It’s the latest segment of this week in lady parts – we’ve moved on from the Hobby Lobby decision to a new debate on the national stage. How often should women get yearly pelvic exams? The rule has been the minute you started having sex was first a trip to the island of stirrupkey. You want birth control? Not without putting your feet in those stirrups first. The 1st rule of gynoland was no prescription without a pap smear and pelvic exam. Need birth control to control your period and not having sex? Didn’t matter – you were still getting a pap smear and a pelvic exam.
Pap smears for everyone. Once a year. No exceptions. Do not pass go. Do not collect $200.
Today news broke that maybe a pap smear and pelvic exam every year are a little bit of overkill.
“Here’s what put the test under the microscope: Pap smears that check for cervical cancer used to be done yearly but now are recommended only every three to five years. So if women weren’t going through that test every year, did they still need the pelvic exam that traditionally accompanied it?
Pelvic exams are appropriate for women with symptoms such as vaginal discharge, abnormal bleeding, pain, urinary problems or sexual dysfunction, the ACP said. And women should get their Pap smears on schedule — but a Pap doesn’t require the extra step of a manual pelvic exam, it said.
For symptom-free women, years of medical studies show routine pelvic exams aren’t useful to screen for ovarian or other gynecologic cancers, they don’t reduce deaths, and there are other ways, such as urine tests, to detect such problems as sexually transmitted infections, the doctors’ group reported in the journal Annals of Internal Medicine.”
Whatcha talking about Willis?
You mean all those pap smears and pelvic exams weren’t necessary?
Turns out they weren’t.
Now for all those men who are reading this out there – there are many things that women would rather do than get a pap smear. Go to the dentist. Stand in line for hours at the DMV. Get our oil changed. Basically do anything other than get a pap smear. It sucks. It is pretty much one of the most humiliating experiences on the planet. Think about putting your feet in stirrups spread eagle with a spotlight on your junk for a good 10 minutes. Now we find out the whole time that it was totally unnecessary for women to be subjected to a yearly pelvic exam. One every three to five years would have been a-ok.
Here’s a little secret. I worked in family planning. About five years ago I was at a medical conference and one of the doctors presented on this very thing. The “breaking news” today isn’t new news. It’s just new news from a new medical source. The medical world has known that women have been receiving too many pelvic exams and pap smears for a long time.
It hasn’t change anything and I predict it won’t. Why?
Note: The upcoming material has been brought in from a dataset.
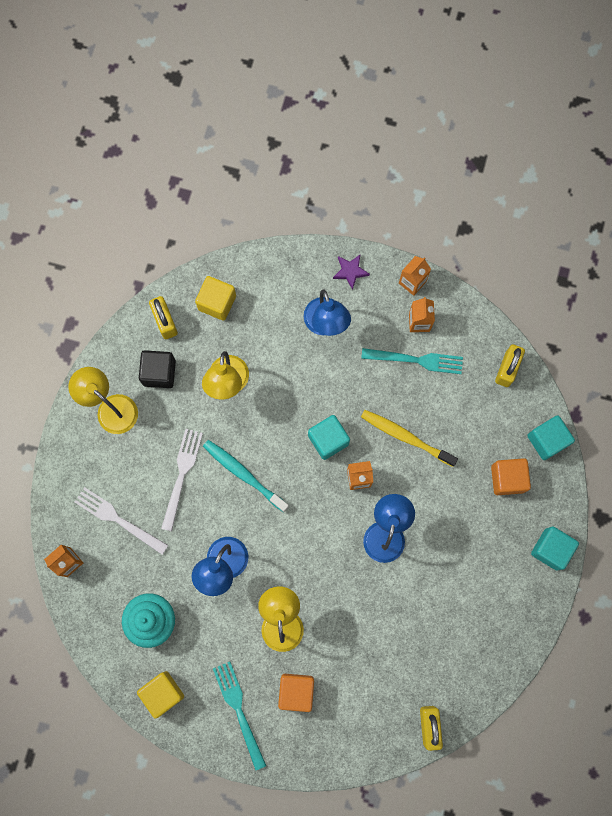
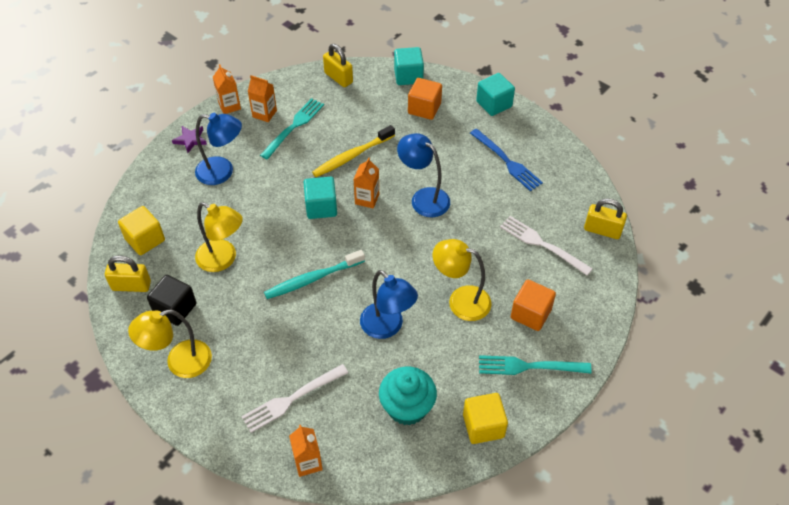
camera: 65 degrees left, 25 degrees down
(182, 475) = (282, 328): white fork -> white fork (541, 244)
(474, 596) = (507, 161): none -> blue fork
It’s simple. It’s habit. Pelvic exams keep women coming to the doctor. It allows doctors to examine women for other things. To be honest, it’s a money-maker. Less pelvic exams means less doctor’s visits, less testing and ultimately less money in the system. When I heard the doctor preach about too many pap smears years ago, the outrage in the audience was evident. As I cheered him on from the sidelines, the practitioners in the audience were besides themselves. What do you mean stop giving pap smears to anyone under 21? What to do you mean only give pap smear to monogamous women every 3 years? You were asking the audience to put down their speculums and step away from the table and they weren’t ready to disarm themselves in the battle against HPV.
It was as if we told a group of 4-year-old that Santa Claus wasn’t real. They couldn’t wrap their heads around it. No matter how much evidence based proof was provided, they weren’t buying it. It wasn’t the way things had always been done.
I think this finding today and what I listened to five years ago is kind of like the mammogram issue – when evidence-based medicine comes to a conclusion that you don’t want then what happens? Do we just ignore the evidence and keep going about things as normal because it’s the way we’ve always known? How much evidence has to be presented to change something?
I’m curious – for all the women readers will you demand that your doctor stop performing unnecessary pelvic exams and abide by the new guidelines? Will you trust in evidence-based medicine or old habits?